Her şey olağandı yani
Binbaşı Trabzonda
Askerden döndükten hemen sonra Nikos Mihailides adlı Boğaziçi Üniversitesinde okuyan Yunanistanlı bir öğrenciye kaset yaptım. Ailesi mübadelede Türkiyeden gitmişti. Horonke Trağodia (Horon ve Türkü) adlı kasette yer alan türküler Pontos türküleriydi. Toplam iki bin kaset bastık ve depolar dağıtmaya yanaşmıyordu. Buna rağmen nasıl olduysa, bu albüm Zekeriya Beyaz ve Hulki Cevizoğlunun eline geçmiş. Zekeriya hoca çok iyi etnik müzik takipçisi olmalı Ceviz Kabuğu programında bununla ve genel olarak Trabzon tarafındaki Pontos hareketlenmesi ile ilgili iki program yapıldı. Pontos kültürü ile ilgili bir kitap yazan Ömer Asanı adeta itirafçı durumuna getirdiler. Ünlü kemençeci Yusuf Cemal Keskin elhamdülillah Türktü ama, Yunanistandan telefonla katılan birisinin tercümanlığını da yapıyordu. Nikonun kasetinde eski ünlü bir kemençeci olan Yusuf Cemal Keskinin babası Kemençeci Mustafa üzerine de bir hüzünlü türkü vardı.

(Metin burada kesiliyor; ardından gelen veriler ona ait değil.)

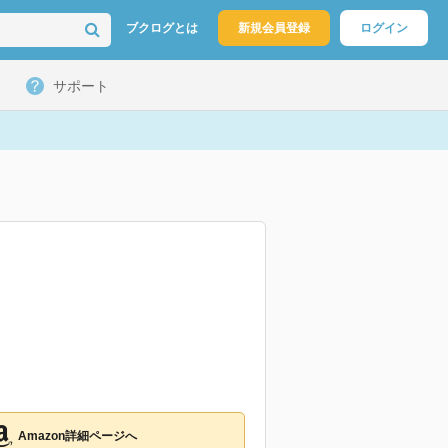
ブクログとは
新規会員登録
ログイン
サポート
Amazon詳細ページへ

Pontoslar Yunan ajanlarının (Bu ajan bizim Niko oluyor) da yardımıyla, Trabzonu götürdü, götürecek muhabbetinden sonra, bir gün Unkapanına hiçbir samimiyetimin olmadığı bir asker arkadaşım geldi. Ordayken bunun kurye olduğunu biliyordum. Yanında biriyle gelmişti ve giyim kuşamıyla tipik mafya filmlerinden izne ayrılmış gibiydi. Onu o haliyle görür görmez, nedense aklıma binbaşı geldi. Binbaşı ile görüşüp görüşmediğini sordum Bazen telefonlaşıyoruz, şimdi Trabzonda görev yapıyor dedi.
Bu tarihten sonra, Trabzonda bir şeyler olmaya başladı
Ama elbette bu şeylerin Binbaşı Ali Gezer ile uzak yakın hiçbir bağlantısı yoktur
Zaten Binbaşı Gezer bu hayal ürünü hikâyenin bir ve başkahramanıdır.